In a sermon a few weeks ago, our pastor read a Scripture that used the word “winsome”. He noted that we don’t use that word very often. That led me to remember a song written by Michael Blanchard, and made famous by the groups, Glad and Acapella: “Be Ye Glad.”
That song contains the word “winsome” in the final verse.
Although the title, “Be Ye Glad” might lead you to think its theme is, “Everything is good, so be happy and glad,” that is not the case. It begins, “In these days of confused situations, in this night of a restless remorse . . .” Which may describe your feelings recently; it hits close to home for me. But the song goes on to announce, “From the grave of the innocent Adam, comes a song bringing joy to the sad, oh your cry has been heard and the ransom has been paid up in full, be ye glad.”
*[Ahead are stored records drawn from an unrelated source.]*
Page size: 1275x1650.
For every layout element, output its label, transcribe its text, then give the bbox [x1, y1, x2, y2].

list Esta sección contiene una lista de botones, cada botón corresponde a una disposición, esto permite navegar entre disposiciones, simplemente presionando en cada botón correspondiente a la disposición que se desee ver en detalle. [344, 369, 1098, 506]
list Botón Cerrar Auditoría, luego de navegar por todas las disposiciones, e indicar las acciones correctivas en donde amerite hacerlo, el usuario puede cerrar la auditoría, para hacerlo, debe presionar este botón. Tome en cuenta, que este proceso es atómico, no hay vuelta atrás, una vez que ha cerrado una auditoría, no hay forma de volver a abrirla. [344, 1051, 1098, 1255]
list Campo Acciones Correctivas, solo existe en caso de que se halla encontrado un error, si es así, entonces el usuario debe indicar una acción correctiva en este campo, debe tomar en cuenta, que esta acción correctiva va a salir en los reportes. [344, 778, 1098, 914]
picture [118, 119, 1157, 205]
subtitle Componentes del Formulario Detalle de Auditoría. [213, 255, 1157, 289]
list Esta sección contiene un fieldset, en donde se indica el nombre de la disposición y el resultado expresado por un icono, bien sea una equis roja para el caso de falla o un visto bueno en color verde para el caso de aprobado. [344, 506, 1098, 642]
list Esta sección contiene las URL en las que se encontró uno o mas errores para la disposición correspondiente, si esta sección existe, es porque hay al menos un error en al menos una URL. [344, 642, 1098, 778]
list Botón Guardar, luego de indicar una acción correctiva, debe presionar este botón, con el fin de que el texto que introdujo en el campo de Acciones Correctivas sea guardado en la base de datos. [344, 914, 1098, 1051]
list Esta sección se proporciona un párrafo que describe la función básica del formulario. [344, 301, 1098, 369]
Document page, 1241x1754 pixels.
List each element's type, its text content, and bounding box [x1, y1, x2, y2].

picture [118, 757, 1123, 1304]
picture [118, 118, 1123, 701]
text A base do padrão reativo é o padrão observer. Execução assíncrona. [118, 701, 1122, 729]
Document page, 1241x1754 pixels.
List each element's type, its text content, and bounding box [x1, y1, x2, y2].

The Common English Bible translates one of the Beatitudes as “Happy are people who grieve, because they will be made glad” (Matthew 5:4).
The song reminds us that we can be glad in spite of our circumstances because: “Every debt that we have ever had, has been paid up in full by the grace of the Lord.” So, we have reason (even in difficult situations) to be glad in the Lord.
And what of the word that started this? The word “winsome” may be found in an “amplified” version of Philippians 4:8: “Whatever is true, whatever is worthy of reverence and is honorable and is seemly, whatever is just, whatever is pure, whatever is lovely and lovable, whatever is kind and winsome and gracious, fix your mind on them.”